Carr and Ramón Carrero-Martínez were joined by violinists Isabelle Ai Durrenberger and David Bernat in a performance of the Weill that was notable for its depth of expression. In the opening Introduktion, Durrenberger and Bernat displayed the beauty and finesse of their playing in some of the most lyrical passages of the quartet. In the Scherzo and Choralphantasie, it was Carr who impressed with the richness of the tone he drew from his cello. Ensemble Connect quartet’s playing in the contrapuntal writing in the latter was exceptional for its precision and elegance.

Introducing Berg’s Lyric Suite, violinist David Bernat offered the salient advice that if you had not already read the program notes, ‘don’t’. As he explained, Berg composed the piece in the mid-1920s and, for the next half century, it was performed and received on solely musical terms. In 1977, some forty years after the composer’s death in 1935, its ‘secret program’ was revealed. Bernat suggested that it was best just to absorb the music and ignore the backstory.

The tale is fascinating, however, as Berg intended the Lyric Suite to be a memorial to a long, passionate, extramarital affair that he kept secret from his wife, Helene, who died in 1976 with no knowledge of it. Berg had inscribed an early published edition of the score to his paramour with the words ‘a small monument to a great love’.

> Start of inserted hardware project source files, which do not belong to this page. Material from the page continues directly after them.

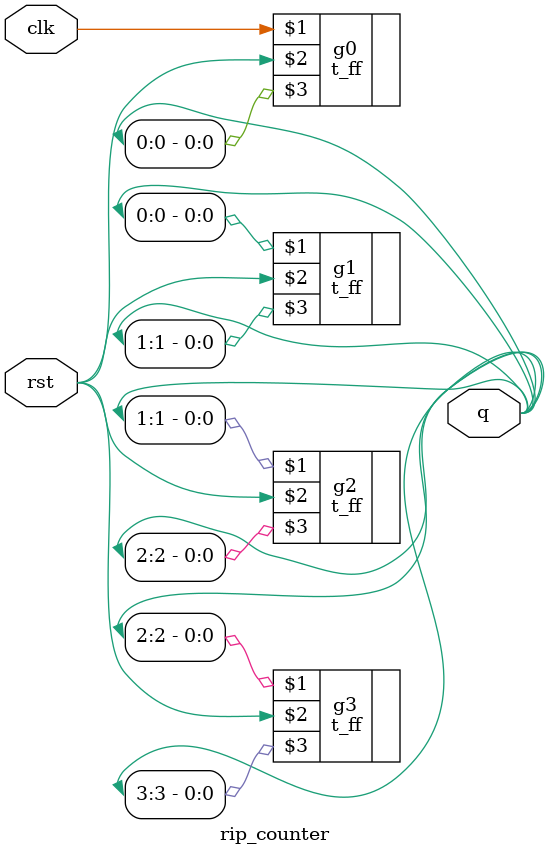
<source format=v>
`timescale 1ns / 1ps


module rip_counter(
    input clk,rst,
    output [3:0]q
    );
    
    t_ff g0(clk,rst,q[0]);
    t_ff g1(q[0],rst,q[1]);
    t_ff g2(q[1],rst,q[2]);
    t_ff g3(q[2],rst,q[3]);
    
endmodule



/*module t_ff(clk,rst,q);
input clk,rst;
output q;
wire d;
d_ff g(d,clk,rst,q);
not(d,q);
endmodule

module d_ff(din,clk,rst,q);
input din,clk,rst;
output reg q;
always @(posedge clk) begin
if(!rst)
    q <= 0;
else
    q <= din;
end
endmodule*/
</source>
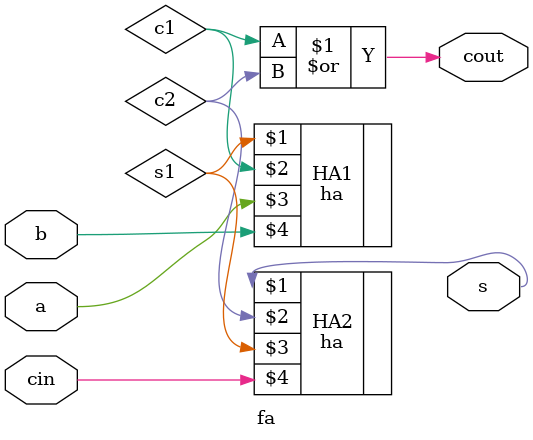
<source format=v>
module fa(s,cout,a,b,cin);

input a,b,cin;

output s,cout;

ha HA1(s1,c1,a,b);
ha HA2(s,c2,s1,cin);
or G1(cout,c1,c2);

endmodule
</source>
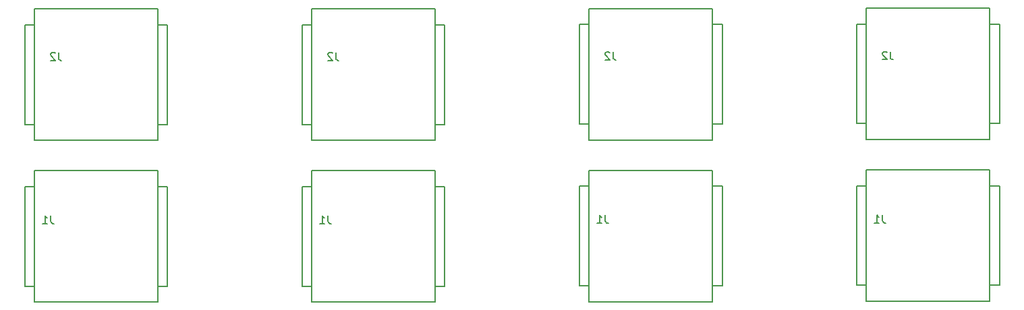
<source format=gbr>
G04 #@! TF.FileFunction,Legend,Bot*
%FSLAX46Y46*%
G04 Gerber Fmt 4.6, Leading zero omitted, Abs format (unit mm)*
G04 Created by KiCad (PCBNEW 4.0.4-1.fc24-product) date Sun Dec  4 16:57:25 2016*
%MOMM*%
%LPD*%
G01*
G04 APERTURE LIST*
%ADD10C,0.100000*%
%ADD11C,0.150000*%
G04 APERTURE END LIST*
D10*
D11*
X42420000Y-149910000D02*
X41220000Y-149910000D01*
X41220000Y-149910000D02*
X41220000Y-162410000D01*
X41220000Y-162410000D02*
X42420000Y-162410000D01*
X57920000Y-149910000D02*
X59120000Y-149910000D01*
X59120000Y-149910000D02*
X59120000Y-162410000D01*
X59120000Y-162410000D02*
X57920000Y-162410000D01*
X57920000Y-164410000D02*
X42420000Y-164410000D01*
X42420000Y-164410000D02*
X42420000Y-147910000D01*
X42420000Y-147910000D02*
X57910000Y-147910000D01*
X57920000Y-147910000D02*
X57920000Y-164410000D01*
X42420000Y-129590000D02*
X41220000Y-129590000D01*
X41220000Y-129590000D02*
X41220000Y-142090000D01*
X41220000Y-142090000D02*
X42420000Y-142090000D01*
X57920000Y-129590000D02*
X59120000Y-129590000D01*
X59120000Y-129590000D02*
X59120000Y-142090000D01*
X59120000Y-142090000D02*
X57920000Y-142090000D01*
X57920000Y-144090000D02*
X42420000Y-144090000D01*
X42420000Y-144090000D02*
X42420000Y-127590000D01*
X42420000Y-127590000D02*
X57910000Y-127590000D01*
X57920000Y-127590000D02*
X57920000Y-144090000D01*
X77220000Y-149910000D02*
X76020000Y-149910000D01*
X76020000Y-149910000D02*
X76020000Y-162410000D01*
X76020000Y-162410000D02*
X77220000Y-162410000D01*
X92720000Y-149910000D02*
X93920000Y-149910000D01*
X93920000Y-149910000D02*
X93920000Y-162410000D01*
X93920000Y-162410000D02*
X92720000Y-162410000D01*
X92720000Y-164410000D02*
X77220000Y-164410000D01*
X77220000Y-164410000D02*
X77220000Y-147910000D01*
X77220000Y-147910000D02*
X92710000Y-147910000D01*
X92720000Y-147910000D02*
X92720000Y-164410000D01*
X77220000Y-129590000D02*
X76020000Y-129590000D01*
X76020000Y-129590000D02*
X76020000Y-142090000D01*
X76020000Y-142090000D02*
X77220000Y-142090000D01*
X92720000Y-129590000D02*
X93920000Y-129590000D01*
X93920000Y-129590000D02*
X93920000Y-142090000D01*
X93920000Y-142090000D02*
X92720000Y-142090000D01*
X92720000Y-144090000D02*
X77220000Y-144090000D01*
X77220000Y-144090000D02*
X77220000Y-127590000D01*
X77220000Y-127590000D02*
X92710000Y-127590000D01*
X92720000Y-127590000D02*
X92720000Y-144090000D01*
X112020000Y-149860000D02*
X110820000Y-149860000D01*
X110820000Y-149860000D02*
X110820000Y-162360000D01*
X110820000Y-162360000D02*
X112020000Y-162360000D01*
X127520000Y-149860000D02*
X128720000Y-149860000D01*
X128720000Y-149860000D02*
X128720000Y-162360000D01*
X128720000Y-162360000D02*
X127520000Y-162360000D01*
X127520000Y-164360000D02*
X112020000Y-164360000D01*
X112020000Y-164360000D02*
X112020000Y-147860000D01*
X112020000Y-147860000D02*
X127510000Y-147860000D01*
X127520000Y-147860000D02*
X127520000Y-164360000D01*
X112020000Y-129540000D02*
X110820000Y-129540000D01*
X110820000Y-129540000D02*
X110820000Y-142040000D01*
X110820000Y-142040000D02*
X112020000Y-142040000D01*
X127520000Y-129540000D02*
X128720000Y-129540000D01*
X128720000Y-129540000D02*
X128720000Y-142040000D01*
X128720000Y-142040000D02*
X127520000Y-142040000D01*
X127520000Y-144040000D02*
X112020000Y-144040000D01*
X112020000Y-144040000D02*
X112020000Y-127540000D01*
X112020000Y-127540000D02*
X127510000Y-127540000D01*
X127520000Y-127540000D02*
X127520000Y-144040000D01*
X146820000Y-149810000D02*
X145620000Y-149810000D01*
X145620000Y-149810000D02*
X145620000Y-162310000D01*
X145620000Y-162310000D02*
X146820000Y-162310000D01*
X162320000Y-149810000D02*
X163520000Y-149810000D01*
X163520000Y-149810000D02*
X163520000Y-162310000D01*
X163520000Y-162310000D02*
X162320000Y-162310000D01*
X162320000Y-164310000D02*
X146820000Y-164310000D01*
X146820000Y-164310000D02*
X146820000Y-147810000D01*
X146820000Y-147810000D02*
X162310000Y-147810000D01*
X162320000Y-147810000D02*
X162320000Y-164310000D01*
X146820000Y-129490000D02*
X145620000Y-129490000D01*
X145620000Y-129490000D02*
X145620000Y-141990000D01*
X145620000Y-141990000D02*
X146820000Y-141990000D01*
X162320000Y-129490000D02*
X163520000Y-129490000D01*
X163520000Y-129490000D02*
X163520000Y-141990000D01*
X163520000Y-141990000D02*
X162320000Y-141990000D01*
X162320000Y-143990000D02*
X146820000Y-143990000D01*
X146820000Y-143990000D02*
X146820000Y-127490000D01*
X146820000Y-127490000D02*
X162310000Y-127490000D01*
X162320000Y-127490000D02*
X162320000Y-143990000D01*
X44433333Y-153552381D02*
X44433333Y-154266667D01*
X44480953Y-154409524D01*
X44576191Y-154504762D01*
X44719048Y-154552381D01*
X44814286Y-154552381D01*
X43433333Y-154552381D02*
X44004762Y-154552381D01*
X43719048Y-154552381D02*
X43719048Y-153552381D01*
X43814286Y-153695238D01*
X43909524Y-153790476D01*
X44004762Y-153838095D01*
X45433333Y-133052381D02*
X45433333Y-133766667D01*
X45480953Y-133909524D01*
X45576191Y-134004762D01*
X45719048Y-134052381D01*
X45814286Y-134052381D01*
X45004762Y-133147619D02*
X44957143Y-133100000D01*
X44861905Y-133052381D01*
X44623809Y-133052381D01*
X44528571Y-133100000D01*
X44480952Y-133147619D01*
X44433333Y-133242857D01*
X44433333Y-133338095D01*
X44480952Y-133480952D01*
X45052381Y-134052381D01*
X44433333Y-134052381D01*
X79233333Y-153552381D02*
X79233333Y-154266667D01*
X79280953Y-154409524D01*
X79376191Y-154504762D01*
X79519048Y-154552381D01*
X79614286Y-154552381D01*
X78233333Y-154552381D02*
X78804762Y-154552381D01*
X78519048Y-154552381D02*
X78519048Y-153552381D01*
X78614286Y-153695238D01*
X78709524Y-153790476D01*
X78804762Y-153838095D01*
X80233333Y-133052381D02*
X80233333Y-133766667D01*
X80280953Y-133909524D01*
X80376191Y-134004762D01*
X80519048Y-134052381D01*
X80614286Y-134052381D01*
X79804762Y-133147619D02*
X79757143Y-133100000D01*
X79661905Y-133052381D01*
X79423809Y-133052381D01*
X79328571Y-133100000D01*
X79280952Y-133147619D01*
X79233333Y-133242857D01*
X79233333Y-133338095D01*
X79280952Y-133480952D01*
X79852381Y-134052381D01*
X79233333Y-134052381D01*
X114033333Y-153502381D02*
X114033333Y-154216667D01*
X114080953Y-154359524D01*
X114176191Y-154454762D01*
X114319048Y-154502381D01*
X114414286Y-154502381D01*
X113033333Y-154502381D02*
X113604762Y-154502381D01*
X113319048Y-154502381D02*
X113319048Y-153502381D01*
X113414286Y-153645238D01*
X113509524Y-153740476D01*
X113604762Y-153788095D01*
X115033333Y-133002381D02*
X115033333Y-133716667D01*
X115080953Y-133859524D01*
X115176191Y-133954762D01*
X115319048Y-134002381D01*
X115414286Y-134002381D01*
X114604762Y-133097619D02*
X114557143Y-133050000D01*
X114461905Y-133002381D01*
X114223809Y-133002381D01*
X114128571Y-133050000D01*
X114080952Y-133097619D01*
X114033333Y-133192857D01*
X114033333Y-133288095D01*
X114080952Y-133430952D01*
X114652381Y-134002381D01*
X114033333Y-134002381D01*
X148833333Y-153452381D02*
X148833333Y-154166667D01*
X148880953Y-154309524D01*
X148976191Y-154404762D01*
X149119048Y-154452381D01*
X149214286Y-154452381D01*
X147833333Y-154452381D02*
X148404762Y-154452381D01*
X148119048Y-154452381D02*
X148119048Y-153452381D01*
X148214286Y-153595238D01*
X148309524Y-153690476D01*
X148404762Y-153738095D01*
X149833333Y-132952381D02*
X149833333Y-133666667D01*
X149880953Y-133809524D01*
X149976191Y-133904762D01*
X150119048Y-133952381D01*
X150214286Y-133952381D01*
X149404762Y-133047619D02*
X149357143Y-133000000D01*
X149261905Y-132952381D01*
X149023809Y-132952381D01*
X148928571Y-133000000D01*
X148880952Y-133047619D01*
X148833333Y-133142857D01*
X148833333Y-133238095D01*
X148880952Y-133380952D01*
X149452381Y-133952381D01*
X148833333Y-133952381D01*
M02*

</source>
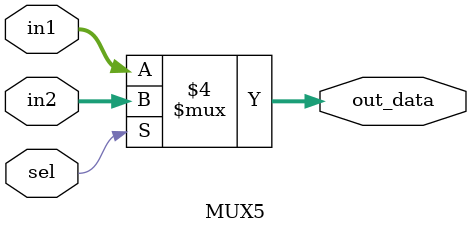
<source format=v>
`timescale 1ns / 1ps
module MUX5(
      input [4:0] in1,
		input [4:0] in2,
		input sel,
		output reg [4:0] out_data
    );
	 
	 
	 always @(in1,in2,sel)       if(!sel)  out_data=in1;            else out_data=in2;




endmodule
</source>
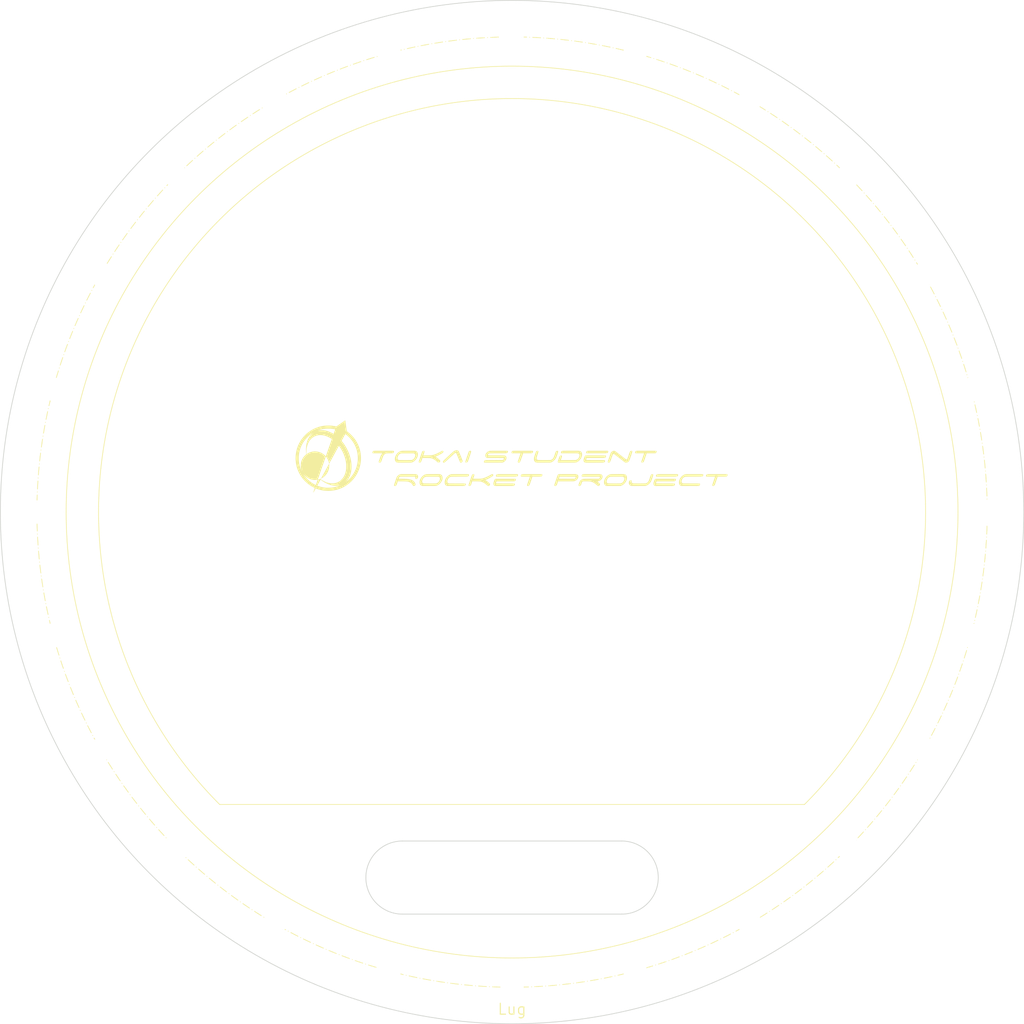
<source format=kicad_pcb>
(kicad_pcb (version 20221018) (generator pcbnew)

  (general
    (thickness 1.6)
  )

  (paper "A4")
  (layers
    (0 "F.Cu" signal)
    (31 "B.Cu" signal)
    (32 "B.Adhes" user "B.Adhesive")
    (33 "F.Adhes" user "F.Adhesive")
    (34 "B.Paste" user)
    (35 "F.Paste" user)
    (36 "B.SilkS" user "B.Silkscreen")
    (37 "F.SilkS" user "F.Silkscreen")
    (38 "B.Mask" user)
    (39 "F.Mask" user)
    (40 "Dwgs.User" user "User.Drawings")
    (41 "Cmts.User" user "User.Comments")
    (42 "Eco1.User" user "User.Eco1")
    (43 "Eco2.User" user "User.Eco2")
    (44 "Edge.Cuts" user)
    (45 "Margin" user)
    (46 "B.CrtYd" user "B.Courtyard")
    (47 "F.CrtYd" user "F.Courtyard")
    (48 "B.Fab" user)
    (49 "F.Fab" user)
    (50 "User.1" user)
    (51 "User.2" user)
    (52 "User.3" user)
    (53 "User.4" user)
    (54 "User.5" user)
    (55 "User.6" user)
    (56 "User.7" user)
    (57 "User.8" user)
    (58 "User.9" user)
  )

  (setup
    (pad_to_mask_clearance 0)
    (pcbplotparams
      (layerselection 0x00010fc_ffffffff)
      (plot_on_all_layers_selection 0x0000000_00000000)
      (disableapertmacros false)
      (usegerberextensions false)
      (usegerberattributes true)
      (usegerberadvancedattributes true)
      (creategerberjobfile true)
      (dashed_line_dash_ratio 12.000000)
      (dashed_line_gap_ratio 3.000000)
      (svgprecision 4)
      (plotframeref false)
      (viasonmask false)
      (mode 1)
      (useauxorigin false)
      (hpglpennumber 1)
      (hpglpenspeed 20)
      (hpglpendiameter 15.000000)
      (dxfpolygonmode true)
      (dxfimperialunits true)
      (dxfusepcbnewfont true)
      (psnegative false)
      (psa4output false)
      (plotreference true)
      (plotvalue true)
      (plotinvisibletext false)
      (sketchpadsonfab false)
      (subtractmaskfromsilk false)
      (outputformat 1)
      (mirror false)
      (drillshape 1)
      (scaleselection 1)
      (outputdirectory "")
    )
  )

  (net 0 "")

  (footprint "MountingHole:MountingHole_3.2mm_M3" (layer "F.Cu") (at 56.291651 -32.5))

  (footprint "MountingHole:MountingHole_3.2mm_M3" (layer "F.Cu") (at 45.961941 45.961941))

  (footprint "MountingHole:MountingHole_3.2mm_M3" (layer "F.Cu") (at 16.823238 62.785179))

  (footprint "MountingHole:MountingHole_3.2mm_M3" (layer "F.Cu") (at -65 0))

  (footprint "MountingHole:MountingHole_3.2mm_M3" (layer "F.Cu") (at -16.823238 -62.785179))

  (footprint "MountingHole:MountingHole_3.2mm_M3" (layer "F.Cu") (at 56.291651 32.5))

  (footprint "MountingHole:MountingHole_3.2mm_M3" (layer "F.Cu") (at 16.823238 -62.785179))

  (footprint "MountingHole:MountingHole_3.2mm_M3" (layer "F.Cu") (at -62.785179 16.823238))

  (footprint "MountingHole:MountingHole_3.2mm_M3" (layer "F.Cu") (at 32.5 56.291651))

  (footprint "MountingHole:MountingHole_3.2mm_M3" (layer "F.Cu") (at -45.961941 45.961941))

  (footprint "MountingHole:MountingHole_3.2mm_M3" (layer "F.Cu") (at 32.5 -56.291651))

  (footprint "MountingHole:MountingHole_3.2mm_M3" (layer "F.Cu") (at -62.785179 -16.823238))

  (footprint "MountingHole:MountingHole_3.2mm_M3" (layer "F.Cu") (at 62.785179 -16.823238))

  (footprint "MountingHole:MountingHole_4.3mm_M4" (layer "F.Cu") (at -30 -30))

  (footprint "MountingHole:MountingHole_3.2mm_M3" (layer "F.Cu") (at 45.961941 -45.961941))

  (footprint "MountingHole:MountingHole_3.2mm_M3" (layer "F.Cu") (at -45.961941 -45.961941))

  (footprint "MountingHole:MountingHole_4.3mm_M4" (layer "F.Cu") (at 30 -30))

  (footprint "MountingHole:MountingHole_3.2mm_M3" (layer "F.Cu") (at -16.823238 62.785179))

  (footprint "MountingHole:MountingHole_3.2mm_M3" (layer "F.Cu") (at -56.291651 32.5))

  (footprint "MountingHole:MountingHole_3.2mm_M3" (layer "F.Cu") (at -32.5 56.291651))

  (footprint "MountingHole:MountingHole_3.2mm_M3" (layer "F.Cu") (at 0 -65))

  (footprint "LOGO" (layer "F.Cu") (at 0 -7.5))

  (footprint "MountingHole:MountingHole_3.2mm_M3" (layer "F.Cu") (at 65 0))

  (footprint "MountingHole:MountingHole_3.2mm_M3" (layer "F.Cu") (at -56.291651 -32.5))

  (footprint "MountingHole:MountingHole_3.2mm_M3" (layer "F.Cu") (at -32.5 -56.291651))

  (footprint "MountingHole:MountingHole_4.3mm_M4" (layer "F.Cu") (at -30 30))

  (footprint "MountingHole:MountingHole_4.3mm_M4" (layer "F.Cu") (at 30 30))

  (footprint "MountingHole:MountingHole_3.2mm_M3" (layer "F.Cu") (at 62.785179 16.823238))

  (footprint "MountingHole:MountingHole_3.2mm_M3" (layer "F.Cu") (at 0 65))

  (gr_circle (center 0 0) (end 61 0)
    (stroke (width 0.1) (type solid)) (fill none) (layer "F.SilkS") (tstamp 47913152-f14d-42f8-858e-97c9e8dfcda7))
  (gr_line (start -40 40) (end 40 40)
    (stroke (width 0.1) (type default)) (layer "F.SilkS") (tstamp 77c51f71-4809-492c-a362-fad6c3f1e052))
  (gr_circle (center 0 0) (end 65 0)
    (stroke (width 0.1) (type dash_dot)) (fill none) (layer "F.SilkS") (tstamp dbbc3c7a-47e2-414d-8962-540e0758d65b))
  (gr_arc (start -40 40) (mid 0 -56.568542) (end 40 40)
    (stroke (width 0.1) (type default)) (layer "F.SilkS") (tstamp f277c3bd-7168-41b2-8c4c-9432758a3169))
  (gr_line (start -15 55) (end 15 55)
    (stroke (width 0.1) (type default)) (layer "Edge.Cuts") (tstamp 39f1f715-82b3-4a7b-a47f-b05329808bb1))
  (gr_circle (center 0 0) (end 70 0)
    (stroke (width 0.1) (type default)) (fill none) (layer "Edge.Cuts") (tstamp 52c5aa1d-3bdc-4c26-b19c-5f2734c049af))
  (gr_arc (start -15 55) (mid -20 50) (end -15 45)
    (stroke (width 0.1) (type default)) (layer "Edge.Cuts") (tstamp 922cddb6-c986-4404-b55c-d6ec2620fd42))
  (gr_arc (start 15 45) (mid 20 50) (end 15 55)
    (stroke (width 0.1) (type default)) (layer "Edge.Cuts") (tstamp d49f896f-1b66-4ad3-8598-6d231b0c6f8c))
  (gr_line (start -15 45) (end 15 45)
    (stroke (width 0.1) (type default)) (layer "Edge.Cuts") (tstamp da4242bf-b6fe-4d1d-b6ac-8478863ecea1))
  (gr_text "Lug" (at 0 68) (layer "F.SilkS") (tstamp df6c5931-01b4-4e1f-88bc-95509ec77364)
    (effects (font (size 1.5 1.5) (thickness 0.15)))
  )

)

</source>
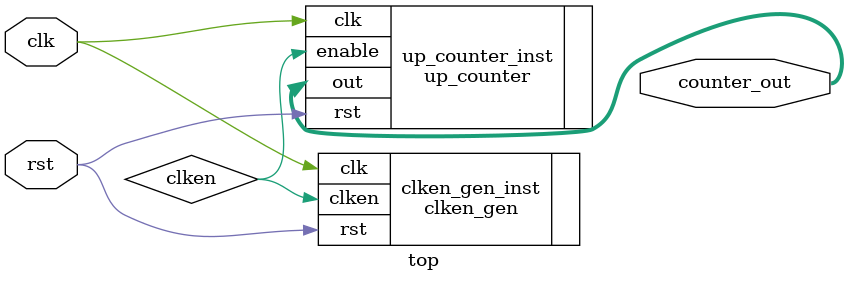
<source format=v>
module top(
  input clk,
  input rst,
  output [7:0] counter_out
);

// ----------------------------------------------------------------------------
wire clken;
wire [7:0] counter_out;

// ----------------------------------------------------------------------------
clken_gen #(
  .DIV_RATIO(3) // Resulting 'clken' pulse frequency is { clk / ( n + 1) }
)
clken_gen_inst(
  .clk(clk),
  .rst(rst),
  .clken(clken)
);

// ----------------------------------------------------------------------------
up_counter up_counter_inst(
  .clk(clk),
  .rst(rst),
  .enable(clken),
  .out(counter_out)
);

endmodule

</source>
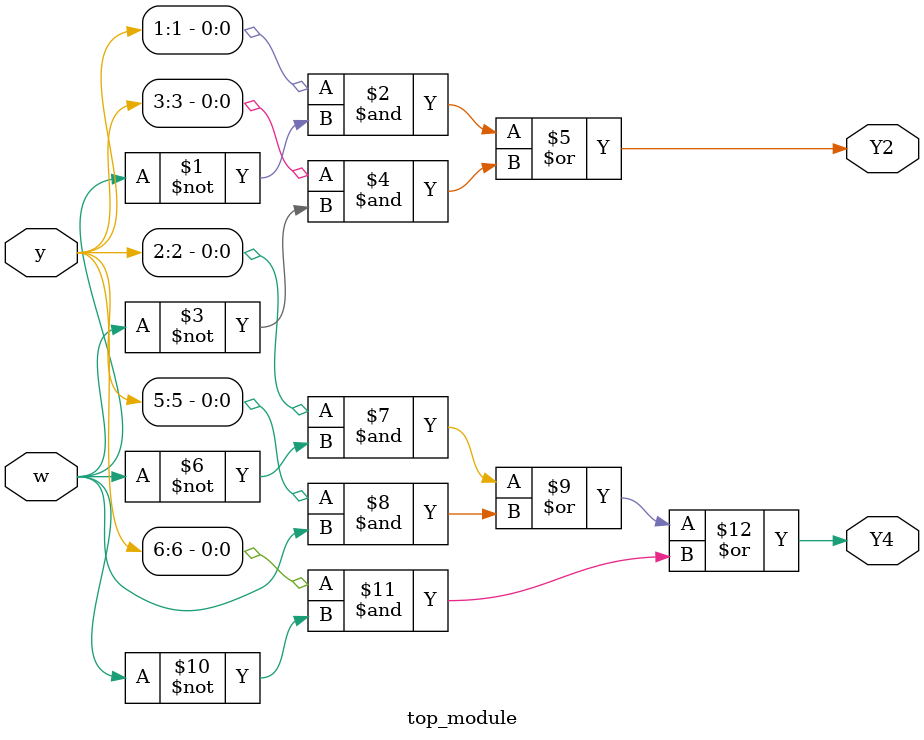
<source format=sv>
module top_module (
    input [6:1] y,
    input w,
    output Y2,
    output Y4
);

// Derive the next-state logic for y[2] and y[4]
assign Y2 = (y[1] & ~w) | (y[3] & ~w);
assign Y4 = (y[2] & ~w) | (y[5] & w) | (y[6] & ~w);

endmodule

</source>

Bernat was joined by violinist Rubén Rengel, an Ensemble Connect alum, violist Isabella Bignasca and cellist Thapelo Masita in a searing, probing performance of the Lyric Suite. Berg arranged the ‘romantic’ movements for string orchestra, but the most beautiful and moving is the soft Largo desolato, composed in severe 12-tone style. In this performance, there were moments of great beauty throughout, especially in the exquisite playing of the violins. The final measures, however, were the most beautiful and poignant as the music faded away into silence.

Gershwin epitomizes the Roaring Twenties in America. The child of Russian and Lithuanian Jewish immigrants, he straddled the worlds of popular and classical music. Weill’s words on light versus serious music apply to Gershwin in spades. Yet he struggled to make his mark in the world of classical music after his success on Broadway.

‘Lullaby’ for string quartet was composed around 1920 when Gershwin was still pounding out songs on Tin Pan Alley. It was most likely an academic exercise by a composer still in his early twenties. ‘Lullaby’ was performed a few times in private settings by friends during Gershwin’s lifetime, and it was forgotten for years after his death at the age of 40 in 1937.

Ira Gershwin, the composer’s brother, described the short, somewhat repetitive piece as ‘charming and kind’. That it was, and beautiful too as performed by Durrenberger, Bernat, Carrero-Martínez and Masita.